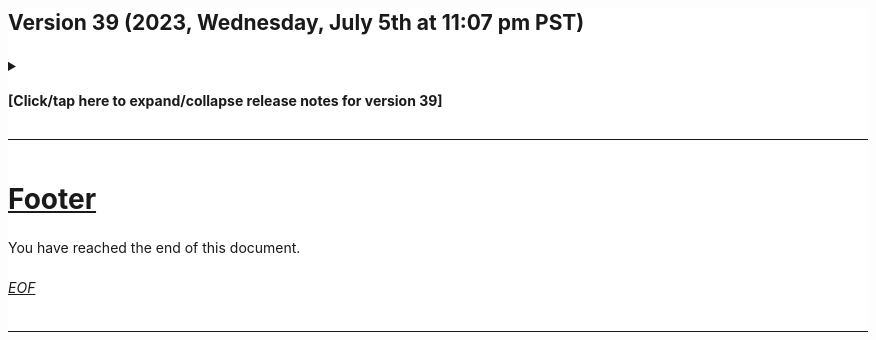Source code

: </details> 

## Version 39 (2023, Wednesday, July 5th at 11:07 pm PST)

<details><summary><p><b>[Click/tap here to expand/collapse release notes for version 39]</b></p></summary></details> 

</details> 

***

# [Footer](#Footer)

You have reached the end of this document.

###### [EOF](#EOF)

***


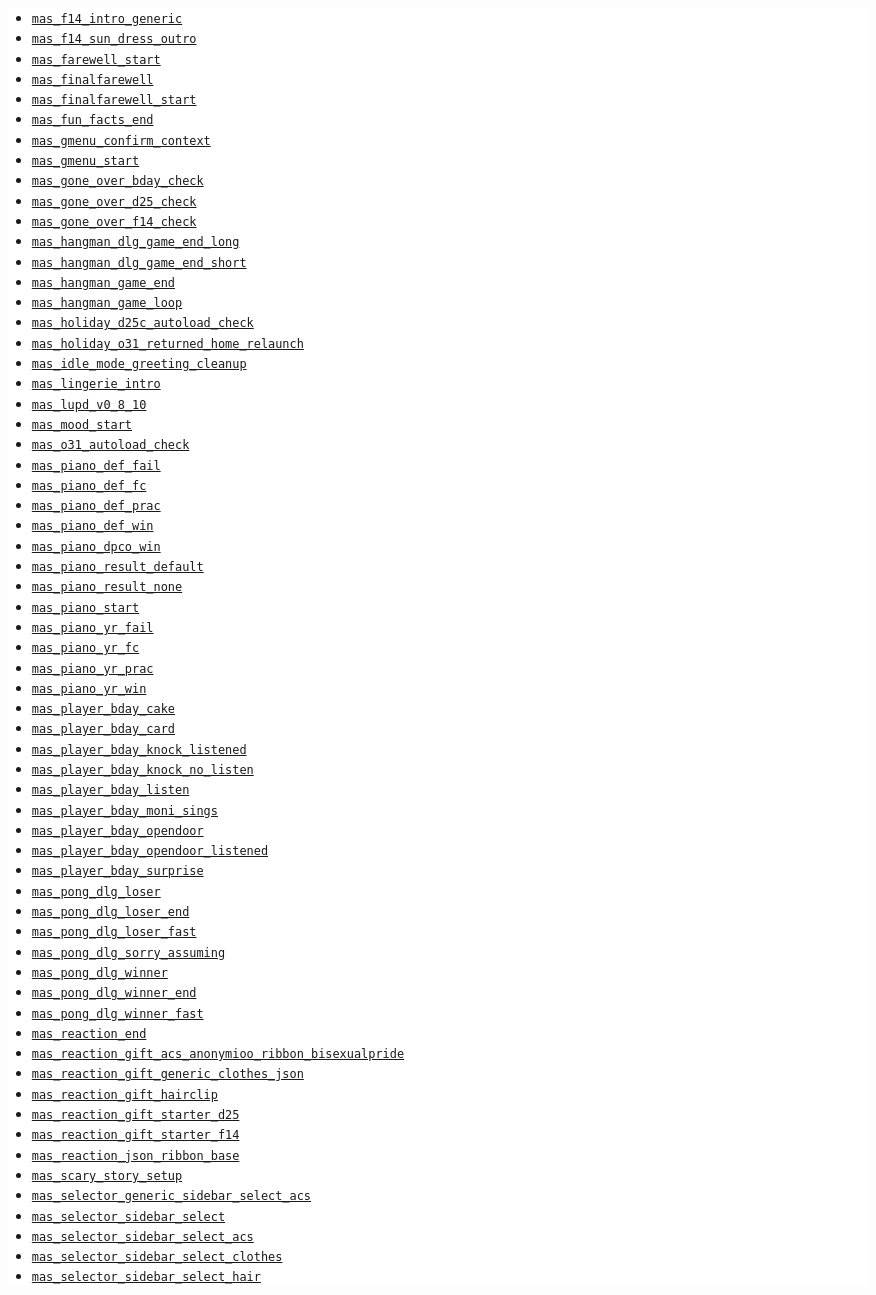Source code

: * [`mas_f14_intro_generic`](#mas_f14_intro_generic)
* [`mas_f14_sun_dress_outro`](#mas_f14_sun_dress_outro)
* [`mas_farewell_start`](#mas_farewell_start)
* [`mas_finalfarewell`](#mas_finalfarewell)
* [`mas_finalfarewell_start`](#mas_finalfarewell_start)
* [`mas_fun_facts_end`](#mas_fun_facts_end)
* [`mas_gmenu_confirm_context`](#mas_gmenu_confirm_context)
* [`mas_gmenu_start`](#mas_gmenu_start)
* [`mas_gone_over_bday_check`](#mas_gone_over_bday_check)
* [`mas_gone_over_d25_check`](#mas_gone_over_d25_check)
* [`mas_gone_over_f14_check`](#mas_gone_over_f14_check)
* [`mas_hangman_dlg_game_end_long`](#mas_hangman_dlg_game_end_long)
* [`mas_hangman_dlg_game_end_short`](#mas_hangman_dlg_game_end_short)
* [`mas_hangman_game_end`](#mas_hangman_game_end)
* [`mas_hangman_game_loop`](#mas_hangman_game_loop)
* [`mas_holiday_d25c_autoload_check`](#mas_holiday_d25c_autoload_check)
* [`mas_holiday_o31_returned_home_relaunch`](#mas_holiday_o31_returned_home_relaunch)
* [`mas_idle_mode_greeting_cleanup`](#mas_idle_mode_greeting_cleanup)
* [`mas_lingerie_intro`](#mas_lingerie_intro)
* [`mas_lupd_v0_8_10`](#mas_lupd_v0_8_10)
* [`mas_mood_start`](#mas_mood_start)
* [`mas_o31_autoload_check`](#mas_o31_autoload_check)
* [`mas_piano_def_fail`](#mas_piano_def_fail)
* [`mas_piano_def_fc`](#mas_piano_def_fc)
* [`mas_piano_def_prac`](#mas_piano_def_prac)
* [`mas_piano_def_win`](#mas_piano_def_win)
* [`mas_piano_dpco_win`](#mas_piano_dpco_win)
* [`mas_piano_result_default`](#mas_piano_result_default)
* [`mas_piano_result_none`](#mas_piano_result_none)
* [`mas_piano_start`](#mas_piano_start)
* [`mas_piano_yr_fail`](#mas_piano_yr_fail)
* [`mas_piano_yr_fc`](#mas_piano_yr_fc)
* [`mas_piano_yr_prac`](#mas_piano_yr_prac)
* [`mas_piano_yr_win`](#mas_piano_yr_win)
* [`mas_player_bday_cake`](#mas_player_bday_cake)
* [`mas_player_bday_card`](#mas_player_bday_card)
* [`mas_player_bday_knock_listened`](#mas_player_bday_knock_listened)
* [`mas_player_bday_knock_no_listen`](#mas_player_bday_knock_no_listen)
* [`mas_player_bday_listen`](#mas_player_bday_listen)
* [`mas_player_bday_moni_sings`](#mas_player_bday_moni_sings)
* [`mas_player_bday_opendoor`](#mas_player_bday_opendoor)
* [`mas_player_bday_opendoor_listened`](#mas_player_bday_opendoor_listened)
* [`mas_player_bday_surprise`](#mas_player_bday_surprise)
* [`mas_pong_dlg_loser`](#mas_pong_dlg_loser)
* [`mas_pong_dlg_loser_end`](#mas_pong_dlg_loser_end)
* [`mas_pong_dlg_loser_fast`](#mas_pong_dlg_loser_fast)
* [`mas_pong_dlg_sorry_assuming`](#mas_pong_dlg_sorry_assuming)
* [`mas_pong_dlg_winner`](#mas_pong_dlg_winner)
* [`mas_pong_dlg_winner_end`](#mas_pong_dlg_winner_end)
* [`mas_pong_dlg_winner_fast`](#mas_pong_dlg_winner_fast)
* [`mas_reaction_end`](#mas_reaction_end)
* [`mas_reaction_gift_acs_anonymioo_ribbon_bisexualpride`](#mas_reaction_gift_acs_anonymioo_ribbon_bisexualpride)
* [`mas_reaction_gift_generic_clothes_json`](#mas_reaction_gift_generic_clothes_json)
* [`mas_reaction_gift_hairclip`](#mas_reaction_gift_hairclip)
* [`mas_reaction_gift_starter_d25`](#mas_reaction_gift_starter_d25)
* [`mas_reaction_gift_starter_f14`](#mas_reaction_gift_starter_f14)
* [`mas_reaction_json_ribbon_base`](#mas_reaction_json_ribbon_base)
* [`mas_scary_story_setup`](#mas_scary_story_setup)
* [`mas_selector_generic_sidebar_select_acs`](#mas_selector_generic_sidebar_select_acs)
* [`mas_selector_sidebar_select`](#mas_selector_sidebar_select)
* [`mas_selector_sidebar_select_acs`](#mas_selector_sidebar_select_acs)
* [`mas_selector_sidebar_select_clothes`](#mas_selector_sidebar_select_clothes)
* [`mas_selector_sidebar_select_hair`](#mas_selector_sidebar_select_hair)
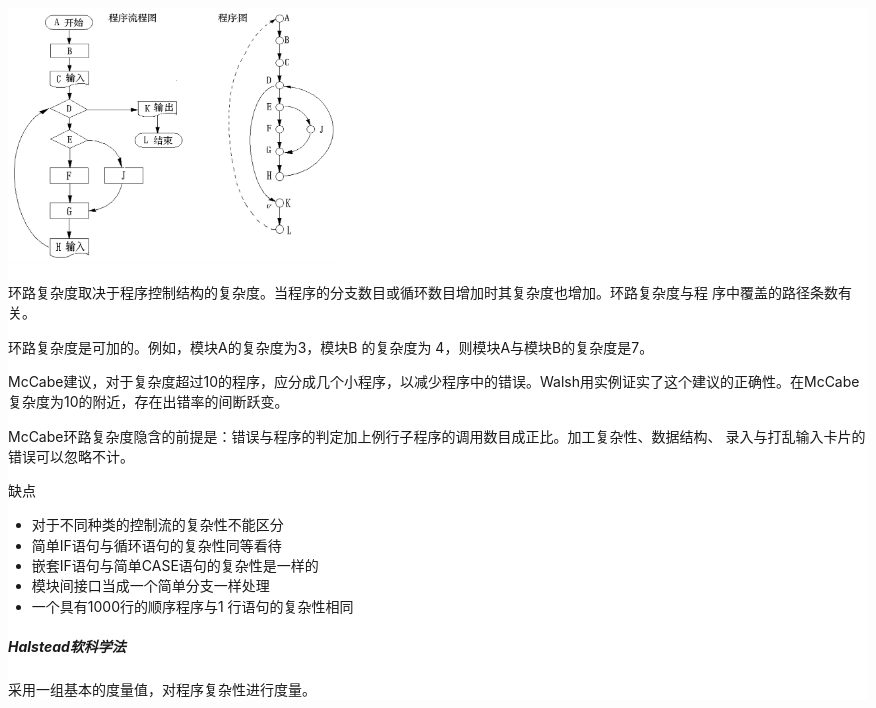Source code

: <img src=".\assets\image-20241119233033945.png" alt="image-20241119233033945" style="zoom:33%;" />

环路复杂度取决于程序控制结构的复杂度。当程序的分支数目或循环数目增加时其复杂度也增加。环路复杂度与程 序中覆盖的路径条数有关。 

环路复杂度是可加的。例如，模块A的复杂度为3，模块B 的复杂度为 4，则模块A与模块B的复杂度是7。

McCabe建议，对于复杂度超过10的程序，应分成几个小程序，以减少程序中的错误。Walsh用实例证实了这个建议的正确性。在McCabe复杂度为10的附近，存在出错率的间断跃变。 

McCabe环路复杂度隐含的前提是：错误与程序的判定加上例行子程序的调用数目成正比。加工复杂性、数据结构、 录入与打乱输入卡片的错误可以忽略不计。

缺点 

- 对于不同种类的控制流的复杂性不能区分 
- 简单IF语句与循环语句的复杂性同等看待 
- 嵌套IF语句与简单CASE语句的复杂性是一样的 
- 模块间接口当成一个简单分支一样处理 
- 一个具有1000行的顺序程序与1 行语句的复杂性相同

##### Halstead软科学法

采用一组基本的度量值，对程序复杂性进行度量。
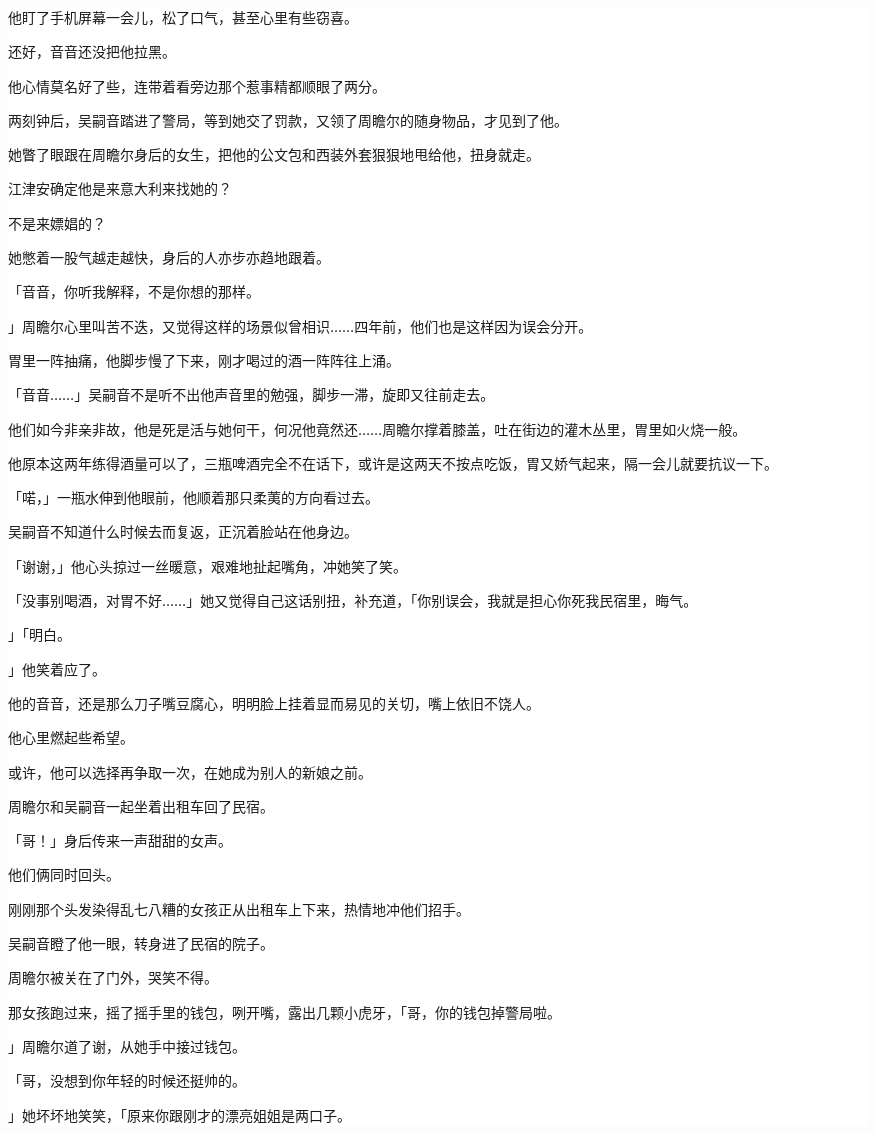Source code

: 他盯了手机屏幕一会儿，松了口气，甚至心里有些窃喜。

还好，音音还没把他拉黑。

他心情莫名好了些，连带着看旁边那个惹事精都顺眼了两分。

两刻钟后，吴嗣音踏进了警局，等到她交了罚款，又领了周瞻尔的随身物品，才见到了他。

她瞥了眼跟在周瞻尔身后的女生，把他的公文包和西装外套狠狠地甩给他，扭身就走。

江津安确定他是来意大利来找她的？

不是来嫖娼的？

她憋着一股气越走越快，身后的人亦步亦趋地跟着。

「音音，你听我解释，不是你想的那样。

」周瞻尔心里叫苦不迭，又觉得这样的场景似曾相识……四年前，他们也是这样因为误会分开。

胃里一阵抽痛，他脚步慢了下来，刚才喝过的酒一阵阵往上涌。

「音音……」吴嗣音不是听不出他声音里的勉强，脚步一滞，旋即又往前走去。

他们如今非亲非故，他是死是活与她何干，何况他竟然还……周瞻尔撑着膝盖，吐在街边的灌木丛里，胃里如火烧一般。

他原本这两年练得酒量可以了，三瓶啤酒完全不在话下，或许是这两天不按点吃饭，胃又娇气起来，隔一会儿就要抗议一下。

「喏，」一瓶水伸到他眼前，他顺着那只柔荑的方向看过去。

吴嗣音不知道什么时候去而复返，正沉着脸站在他身边。

「谢谢，」他心头掠过一丝暖意，艰难地扯起嘴角，冲她笑了笑。

「没事别喝酒，对胃不好……」她又觉得自己这话别扭，补充道，「你别误会，我就是担心你死我民宿里，晦气。

」「明白。

」他笑着应了。

他的音音，还是那么刀子嘴豆腐心，明明脸上挂着显而易见的关切，嘴上依旧不饶人。

他心里燃起些希望。

或许，他可以选择再争取一次，在她成为别人的新娘之前。

周瞻尔和吴嗣音一起坐着出租车回了民宿。

「哥！」身后传来一声甜甜的女声。

他们俩同时回头。

刚刚那个头发染得乱七八糟的女孩正从出租车上下来，热情地冲他们招手。

吴嗣音瞪了他一眼，转身进了民宿的院子。

周瞻尔被关在了门外，哭笑不得。

那女孩跑过来，摇了摇手里的钱包，咧开嘴，露出几颗小虎牙，「哥，你的钱包掉警局啦。

」周瞻尔道了谢，从她手中接过钱包。

「哥，没想到你年轻的时候还挺帅的。

」她坏坏地笑笑，「原来你跟刚才的漂亮姐姐是两口子。
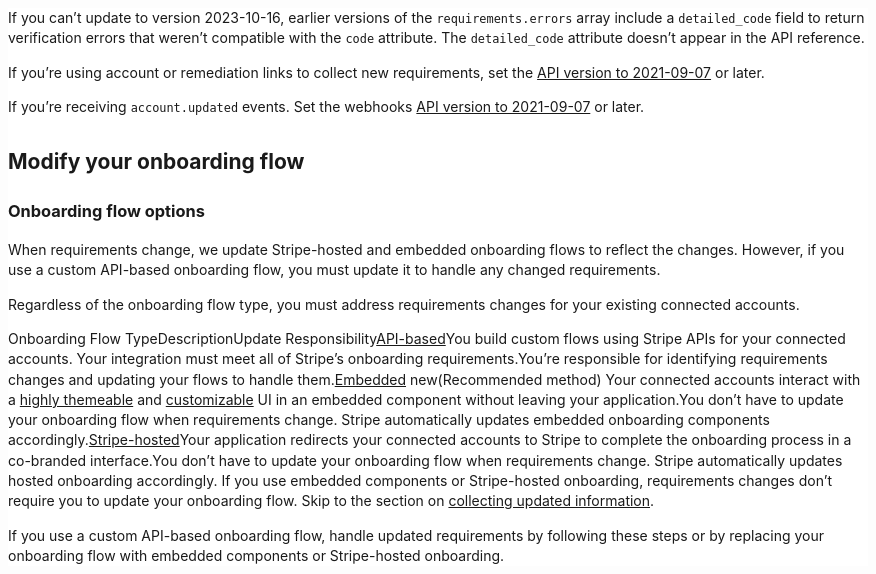 If you can’t update to version 2023-10-16, earlier versions of the
`requirements.errors` array include a `detailed_code` field to return
verification errors that weren’t compatible with the `code` attribute. The
`detailed_code` attribute doesn’t appear in the API reference.

If you’re using account or remediation links to collect new requirements, set
the [API version to 2021-09-07](https://docs.stripe.com/sdks/set-version) or
later.

If you’re receiving `account.updated` events. Set the webhooks [API version to
2021-09-07](https://docs.stripe.com/upgrades#2021-09-07) or later.

## Modify your onboarding flow

### Onboarding flow options

When requirements change, we update Stripe-hosted and embedded onboarding flows
to reflect the changes. However, if you use a custom API-based onboarding flow,
you must update it to handle any changed requirements.

Regardless of the onboarding flow type, you must address requirements changes
for your existing connected accounts.

Onboarding Flow TypeDescriptionUpdate
Responsibility[API-based](https://docs.stripe.com/connect/custom/onboarding#api-based-onboarding)You
build custom flows using Stripe APIs for your connected accounts. Your
integration must meet all of Stripe’s onboarding requirements.You’re responsible
for identifying requirements changes and updating your flows to handle
them.[Embedded](https://docs.stripe.com/connect/custom/onboarding#embedded-onboarding)
new(Recommended method) Your connected accounts interact with a [highly
themeable](https://docs.stripe.com/connect/customize-connect-embedded-components)
and
[customizable](https://docs.stripe.com/connect/embedded-onboarding#customize-policies-shown-to-your-users)
UI in an embedded component without leaving your application.You don’t have to
update your onboarding flow when requirements change. Stripe automatically
updates embedded onboarding components
accordingly.[Stripe-hosted](https://docs.stripe.com/connect/custom/onboarding#stripe-hosted-onboarding)Your
application redirects your connected accounts to Stripe to complete the
onboarding process in a co-branded interface.You don’t have to update your
onboarding flow when requirements change. Stripe automatically updates hosted
onboarding accordingly.
If you use embedded components or Stripe-hosted onboarding, requirements changes
don’t require you to update your onboarding flow. Skip to the section on
[collecting updated
information](https://docs.stripe.com/connect/handle-verification-updates#collect-updated-information-from-affected-users).

If you use a custom API-based onboarding flow, handle updated requirements by
following these steps or by replacing your onboarding flow with embedded
components or Stripe-hosted onboarding.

——————————

# Exercise objective
Restate the lines above from the one containing "##### Halstead软科学法" through the one containing "the API reference.", inclusive, exactly and without pictures.

# Completed task
##### Halstead软科学法

采用一组基本的度量值，对程序复杂性进行度量。
Source code

: 他盯了手机屏幕一会儿，松了口气，甚至心里有些窃喜。

还好，音音还没把他拉黑。

他心情莫名好了些，连带着看旁边那个惹事精都顺眼了两分。

两刻钟后，吴嗣音踏进了警局，等到她交了罚款，又领了周瞻尔的随身物品，才见到了他。

她瞥了眼跟在周瞻尔身后的女生，把他的公文包和西装外套狠狠地甩给他，扭身就走。

江津安确定他是来意大利来找她的？

不是来嫖娼的？

她憋着一股气越走越快，身后的人亦步亦趋地跟着。

「音音，你听我解释，不是你想的那样。

」周瞻尔心里叫苦不迭，又觉得这样的场景似曾相识……四年前，他们也是这样因为误会分开。

胃里一阵抽痛，他脚步慢了下来，刚才喝过的酒一阵阵往上涌。

「音音……」吴嗣音不是听不出他声音里的勉强，脚步一滞，旋即又往前走去。

他们如今非亲非故，他是死是活与她何干，何况他竟然还……周瞻尔撑着膝盖，吐在街边的灌木丛里，胃里如火烧一般。

他原本这两年练得酒量可以了，三瓶啤酒完全不在话下，或许是这两天不按点吃饭，胃又娇气起来，隔一会儿就要抗议一下。

「喏，」一瓶水伸到他眼前，他顺着那只柔荑的方向看过去。

吴嗣音不知道什么时候去而复返，正沉着脸站在他身边。

「谢谢，」他心头掠过一丝暖意，艰难地扯起嘴角，冲她笑了笑。

「没事别喝酒，对胃不好……」她又觉得自己这话别扭，补充道，「你别误会，我就是担心你死我民宿里，晦气。

」「明白。

」他笑着应了。

他的音音，还是那么刀子嘴豆腐心，明明脸上挂着显而易见的关切，嘴上依旧不饶人。

他心里燃起些希望。

或许，他可以选择再争取一次，在她成为别人的新娘之前。

周瞻尔和吴嗣音一起坐着出租车回了民宿。

「哥！」身后传来一声甜甜的女声。

他们俩同时回头。

刚刚那个头发染得乱七八糟的女孩正从出租车上下来，热情地冲他们招手。

吴嗣音瞪了他一眼，转身进了民宿的院子。

周瞻尔被关在了门外，哭笑不得。

那女孩跑过来，摇了摇手里的钱包，咧开嘴，露出几颗小虎牙，「哥，你的钱包掉警局啦。

」周瞻尔道了谢，从她手中接过钱包。

「哥，没想到你年轻的时候还挺帅的。

」她坏坏地笑笑，「原来你跟刚才的漂亮姐姐是两口子。
 If you can’t update to version 2023-10-16, earlier versions of the
`requirements.errors` array include a `detailed_code` field to return
verification errors that weren’t compatible with the `code` attribute. The
`detailed_code` attribute doesn’t appear in the API reference.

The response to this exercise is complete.